Dataset entries:
****************************************
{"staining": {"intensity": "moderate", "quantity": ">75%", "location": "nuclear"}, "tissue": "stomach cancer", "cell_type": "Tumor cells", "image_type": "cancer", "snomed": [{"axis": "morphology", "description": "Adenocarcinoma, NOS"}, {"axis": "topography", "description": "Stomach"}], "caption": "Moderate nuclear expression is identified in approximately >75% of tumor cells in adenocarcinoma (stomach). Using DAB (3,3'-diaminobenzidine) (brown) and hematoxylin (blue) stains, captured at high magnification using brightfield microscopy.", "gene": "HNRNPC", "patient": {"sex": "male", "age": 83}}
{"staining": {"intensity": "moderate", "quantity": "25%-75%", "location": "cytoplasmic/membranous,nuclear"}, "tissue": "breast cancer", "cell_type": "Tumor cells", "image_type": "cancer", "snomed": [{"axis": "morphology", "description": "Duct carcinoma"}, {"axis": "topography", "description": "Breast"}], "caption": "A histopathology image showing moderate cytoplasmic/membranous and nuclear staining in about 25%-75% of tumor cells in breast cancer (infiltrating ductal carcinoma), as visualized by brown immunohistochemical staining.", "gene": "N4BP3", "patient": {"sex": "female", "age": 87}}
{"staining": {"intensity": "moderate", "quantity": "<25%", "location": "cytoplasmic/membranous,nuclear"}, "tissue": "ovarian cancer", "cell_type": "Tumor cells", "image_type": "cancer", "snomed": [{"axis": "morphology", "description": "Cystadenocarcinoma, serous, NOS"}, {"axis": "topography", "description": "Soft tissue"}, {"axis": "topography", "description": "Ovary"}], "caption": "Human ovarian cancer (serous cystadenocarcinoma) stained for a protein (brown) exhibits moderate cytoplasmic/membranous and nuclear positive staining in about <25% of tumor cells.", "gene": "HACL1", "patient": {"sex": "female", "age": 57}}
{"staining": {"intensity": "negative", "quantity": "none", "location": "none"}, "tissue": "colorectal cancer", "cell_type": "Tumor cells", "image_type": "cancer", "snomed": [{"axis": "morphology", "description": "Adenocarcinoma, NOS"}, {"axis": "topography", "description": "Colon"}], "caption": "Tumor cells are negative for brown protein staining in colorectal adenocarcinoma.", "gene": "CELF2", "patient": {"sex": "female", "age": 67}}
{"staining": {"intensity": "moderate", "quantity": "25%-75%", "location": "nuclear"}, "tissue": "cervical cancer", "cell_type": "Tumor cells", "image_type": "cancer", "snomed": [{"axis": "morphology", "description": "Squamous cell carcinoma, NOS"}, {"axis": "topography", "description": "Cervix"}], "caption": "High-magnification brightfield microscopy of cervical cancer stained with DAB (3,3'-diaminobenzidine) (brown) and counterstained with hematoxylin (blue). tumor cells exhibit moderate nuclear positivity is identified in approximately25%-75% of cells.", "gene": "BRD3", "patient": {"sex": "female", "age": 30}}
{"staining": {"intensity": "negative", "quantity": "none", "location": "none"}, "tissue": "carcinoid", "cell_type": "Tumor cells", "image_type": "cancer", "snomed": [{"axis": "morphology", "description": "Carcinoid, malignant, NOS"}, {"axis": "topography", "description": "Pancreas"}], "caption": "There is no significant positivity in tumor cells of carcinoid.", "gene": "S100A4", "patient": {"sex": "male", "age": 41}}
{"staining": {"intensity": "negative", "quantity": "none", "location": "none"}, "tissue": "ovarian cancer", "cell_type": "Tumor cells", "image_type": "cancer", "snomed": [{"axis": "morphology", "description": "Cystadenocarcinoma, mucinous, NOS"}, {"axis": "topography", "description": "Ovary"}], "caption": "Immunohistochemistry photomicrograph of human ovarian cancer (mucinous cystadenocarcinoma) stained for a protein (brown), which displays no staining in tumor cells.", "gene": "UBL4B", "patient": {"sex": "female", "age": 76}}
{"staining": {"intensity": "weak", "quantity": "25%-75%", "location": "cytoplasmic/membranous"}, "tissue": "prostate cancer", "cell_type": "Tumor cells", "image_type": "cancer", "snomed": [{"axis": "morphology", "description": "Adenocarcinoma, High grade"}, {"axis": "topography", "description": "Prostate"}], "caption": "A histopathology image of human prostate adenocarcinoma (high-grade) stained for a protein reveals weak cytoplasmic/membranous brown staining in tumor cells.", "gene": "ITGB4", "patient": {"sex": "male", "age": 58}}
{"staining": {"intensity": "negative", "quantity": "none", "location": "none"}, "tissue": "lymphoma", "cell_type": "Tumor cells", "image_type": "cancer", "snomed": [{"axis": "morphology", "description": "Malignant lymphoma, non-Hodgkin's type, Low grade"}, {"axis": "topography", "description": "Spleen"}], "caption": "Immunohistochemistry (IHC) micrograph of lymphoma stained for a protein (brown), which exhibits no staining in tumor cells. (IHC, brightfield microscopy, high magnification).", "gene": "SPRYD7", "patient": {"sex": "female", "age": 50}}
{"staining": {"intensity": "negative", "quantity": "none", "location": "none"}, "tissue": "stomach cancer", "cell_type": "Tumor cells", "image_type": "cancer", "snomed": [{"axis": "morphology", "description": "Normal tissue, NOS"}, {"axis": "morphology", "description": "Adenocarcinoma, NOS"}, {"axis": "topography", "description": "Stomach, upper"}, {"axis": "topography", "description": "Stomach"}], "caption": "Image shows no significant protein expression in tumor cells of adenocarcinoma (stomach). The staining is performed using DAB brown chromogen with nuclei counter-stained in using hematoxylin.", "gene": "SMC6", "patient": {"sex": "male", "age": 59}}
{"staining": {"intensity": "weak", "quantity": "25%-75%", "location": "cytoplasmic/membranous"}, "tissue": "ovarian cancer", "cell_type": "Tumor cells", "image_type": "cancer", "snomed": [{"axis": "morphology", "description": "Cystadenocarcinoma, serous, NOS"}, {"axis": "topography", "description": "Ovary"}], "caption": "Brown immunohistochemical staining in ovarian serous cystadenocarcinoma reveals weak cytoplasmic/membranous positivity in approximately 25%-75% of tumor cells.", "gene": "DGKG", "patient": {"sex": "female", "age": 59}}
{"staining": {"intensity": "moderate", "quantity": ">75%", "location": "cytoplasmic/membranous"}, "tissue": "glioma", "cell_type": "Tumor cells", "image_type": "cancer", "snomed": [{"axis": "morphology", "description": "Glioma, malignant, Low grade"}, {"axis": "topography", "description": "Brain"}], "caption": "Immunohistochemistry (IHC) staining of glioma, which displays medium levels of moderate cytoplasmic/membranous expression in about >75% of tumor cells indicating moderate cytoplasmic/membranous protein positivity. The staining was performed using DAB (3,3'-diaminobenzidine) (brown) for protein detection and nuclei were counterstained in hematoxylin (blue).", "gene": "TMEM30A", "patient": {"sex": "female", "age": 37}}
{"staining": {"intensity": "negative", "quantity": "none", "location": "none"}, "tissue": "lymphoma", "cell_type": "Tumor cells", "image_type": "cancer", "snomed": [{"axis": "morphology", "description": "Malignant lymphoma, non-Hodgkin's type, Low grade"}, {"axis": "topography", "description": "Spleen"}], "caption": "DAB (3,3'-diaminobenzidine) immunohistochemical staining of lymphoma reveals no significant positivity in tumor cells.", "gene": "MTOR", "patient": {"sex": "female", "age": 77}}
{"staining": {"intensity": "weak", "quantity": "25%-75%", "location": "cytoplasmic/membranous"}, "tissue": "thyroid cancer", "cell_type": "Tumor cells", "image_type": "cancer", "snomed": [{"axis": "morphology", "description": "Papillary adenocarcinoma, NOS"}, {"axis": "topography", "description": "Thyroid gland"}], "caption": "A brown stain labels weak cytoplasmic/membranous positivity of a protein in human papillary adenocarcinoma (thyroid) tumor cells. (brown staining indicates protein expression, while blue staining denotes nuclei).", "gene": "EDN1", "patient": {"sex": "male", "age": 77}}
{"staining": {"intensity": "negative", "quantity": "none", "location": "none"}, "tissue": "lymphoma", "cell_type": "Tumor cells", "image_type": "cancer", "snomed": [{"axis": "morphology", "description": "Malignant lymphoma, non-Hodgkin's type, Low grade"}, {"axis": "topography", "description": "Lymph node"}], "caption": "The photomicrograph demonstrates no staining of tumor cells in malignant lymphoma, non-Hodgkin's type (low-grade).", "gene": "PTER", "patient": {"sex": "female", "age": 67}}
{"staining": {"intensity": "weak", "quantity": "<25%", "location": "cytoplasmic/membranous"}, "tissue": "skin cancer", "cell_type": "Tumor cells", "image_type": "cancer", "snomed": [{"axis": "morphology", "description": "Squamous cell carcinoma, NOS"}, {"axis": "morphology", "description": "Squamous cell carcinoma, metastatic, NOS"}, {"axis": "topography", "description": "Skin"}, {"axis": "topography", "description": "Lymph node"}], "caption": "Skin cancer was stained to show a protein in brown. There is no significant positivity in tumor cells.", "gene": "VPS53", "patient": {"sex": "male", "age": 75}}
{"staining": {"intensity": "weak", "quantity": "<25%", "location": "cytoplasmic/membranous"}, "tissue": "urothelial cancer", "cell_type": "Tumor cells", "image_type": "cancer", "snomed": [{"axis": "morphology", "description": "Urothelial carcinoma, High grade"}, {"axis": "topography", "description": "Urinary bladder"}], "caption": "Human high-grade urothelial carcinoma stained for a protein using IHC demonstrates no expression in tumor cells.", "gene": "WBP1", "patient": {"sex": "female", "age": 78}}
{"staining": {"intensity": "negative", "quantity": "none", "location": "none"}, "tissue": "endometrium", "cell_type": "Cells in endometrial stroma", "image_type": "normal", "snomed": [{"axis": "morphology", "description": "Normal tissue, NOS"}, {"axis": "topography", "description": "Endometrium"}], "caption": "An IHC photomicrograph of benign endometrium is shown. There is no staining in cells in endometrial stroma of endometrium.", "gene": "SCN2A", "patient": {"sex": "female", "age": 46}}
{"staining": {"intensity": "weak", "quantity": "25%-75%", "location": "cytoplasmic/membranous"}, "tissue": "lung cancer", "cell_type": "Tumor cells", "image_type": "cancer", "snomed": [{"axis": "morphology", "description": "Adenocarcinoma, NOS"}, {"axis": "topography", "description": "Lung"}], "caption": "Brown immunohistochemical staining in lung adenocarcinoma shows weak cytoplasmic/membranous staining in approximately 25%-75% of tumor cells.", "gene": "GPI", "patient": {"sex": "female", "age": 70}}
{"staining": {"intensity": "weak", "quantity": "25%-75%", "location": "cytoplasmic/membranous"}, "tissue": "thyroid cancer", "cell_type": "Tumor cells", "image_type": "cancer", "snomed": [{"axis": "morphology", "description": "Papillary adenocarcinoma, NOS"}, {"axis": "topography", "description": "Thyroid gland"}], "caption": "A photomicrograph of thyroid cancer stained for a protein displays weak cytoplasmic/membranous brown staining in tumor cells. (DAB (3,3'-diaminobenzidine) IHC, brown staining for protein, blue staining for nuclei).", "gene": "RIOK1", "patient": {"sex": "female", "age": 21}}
****************************************
Your task:
Copy exactly the stretch of data above from the line with "photomicrograph demonstrates no" through the line with "cancer was stained", and omit all other lines.

Exercise output:
{"staining": {"intensity": "negative", "quantity": "none", "location": "none"}, "tissue": "lymphoma", "cell_type": "Tumor cells", "image_type": "cancer", "snomed": [{"axis": "morphology", "description": "Malignant lymphoma, non-Hodgkin's type, Low grade"}, {"axis": "topography", "description": "Lymph node"}], "caption": "The photomicrograph demonstrates no staining of tumor cells in malignant lymphoma, non-Hodgkin's type (low-grade).", "gene": "PTER", "patient": {"sex": "female", "age": 67}}
{"staining": {"intensity": "weak", "quantity": "<25%", "location": "cytoplasmic/membranous"}, "tissue": "skin cancer", "cell_type": "Tumor cells", "image_type": "cancer", "snomed": [{"axis": "morphology", "description": "Squamous cell carcinoma, NOS"}, {"axis": "morphology", "description": "Squamous cell carcinoma, metastatic, NOS"}, {"axis": "topography", "description": "Skin"}, {"axis": "topography", "description": "Lymph node"}], "caption": "Skin cancer was stained to show a protein in brown. There is no significant positivity in tumor cells.", "gene": "VPS53", "patient": {"sex": "male", "age": 75}}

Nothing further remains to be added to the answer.